+++ Data to use

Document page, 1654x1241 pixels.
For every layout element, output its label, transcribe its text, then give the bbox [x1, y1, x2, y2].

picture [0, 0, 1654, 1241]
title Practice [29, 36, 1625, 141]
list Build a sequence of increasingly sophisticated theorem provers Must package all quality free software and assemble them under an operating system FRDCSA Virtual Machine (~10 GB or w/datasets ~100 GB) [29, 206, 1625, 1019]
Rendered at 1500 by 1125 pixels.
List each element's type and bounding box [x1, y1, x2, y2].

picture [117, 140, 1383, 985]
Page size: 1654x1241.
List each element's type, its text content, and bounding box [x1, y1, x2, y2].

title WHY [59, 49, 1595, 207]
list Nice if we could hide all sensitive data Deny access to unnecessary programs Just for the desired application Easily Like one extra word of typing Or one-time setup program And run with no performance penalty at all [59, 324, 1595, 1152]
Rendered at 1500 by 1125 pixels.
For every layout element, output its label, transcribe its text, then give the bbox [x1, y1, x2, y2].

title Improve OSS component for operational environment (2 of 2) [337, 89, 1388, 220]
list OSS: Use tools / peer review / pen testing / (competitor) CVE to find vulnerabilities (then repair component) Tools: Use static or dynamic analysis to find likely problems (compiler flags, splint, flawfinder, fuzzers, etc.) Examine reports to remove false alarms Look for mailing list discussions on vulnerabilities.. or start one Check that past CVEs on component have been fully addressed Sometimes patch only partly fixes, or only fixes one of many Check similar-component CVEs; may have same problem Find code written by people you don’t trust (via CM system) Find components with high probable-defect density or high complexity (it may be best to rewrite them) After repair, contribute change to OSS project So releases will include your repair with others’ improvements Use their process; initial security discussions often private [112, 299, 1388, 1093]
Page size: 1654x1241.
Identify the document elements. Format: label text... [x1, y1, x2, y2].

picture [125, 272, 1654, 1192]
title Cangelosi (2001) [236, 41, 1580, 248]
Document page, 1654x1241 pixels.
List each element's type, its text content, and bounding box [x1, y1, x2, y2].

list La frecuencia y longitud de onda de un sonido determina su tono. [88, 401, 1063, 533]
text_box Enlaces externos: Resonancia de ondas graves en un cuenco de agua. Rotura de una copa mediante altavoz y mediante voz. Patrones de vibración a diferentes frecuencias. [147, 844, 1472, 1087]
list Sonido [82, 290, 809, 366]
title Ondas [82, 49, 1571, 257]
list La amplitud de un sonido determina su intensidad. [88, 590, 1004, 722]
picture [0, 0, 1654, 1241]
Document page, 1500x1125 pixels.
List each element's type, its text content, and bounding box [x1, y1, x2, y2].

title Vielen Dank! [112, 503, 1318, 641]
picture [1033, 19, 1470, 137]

++++++

* **Exercise directions**:
Please return the listing word for word, starting at its first line and ending at the line containing "picture [117, 140, 1383, 985]", with both of those lines included.

* **Task result**:
Document page, 1654x1241 pixels.
For every layout element, output its label, transcribe its text, then give the bbox [x1, y1, x2, y2].

picture [0, 0, 1654, 1241]
title Practice [29, 36, 1625, 141]
list Build a sequence of increasingly sophisticated theorem provers Must package all quality free software and assemble them under an operating system FRDCSA Virtual Machine (~10 GB or w/datasets ~100 GB) [29, 206, 1625, 1019]
Rendered at 1500 by 1125 pixels.
List each element's type and bounding box [x1, y1, x2, y2].

picture [117, 140, 1383, 985]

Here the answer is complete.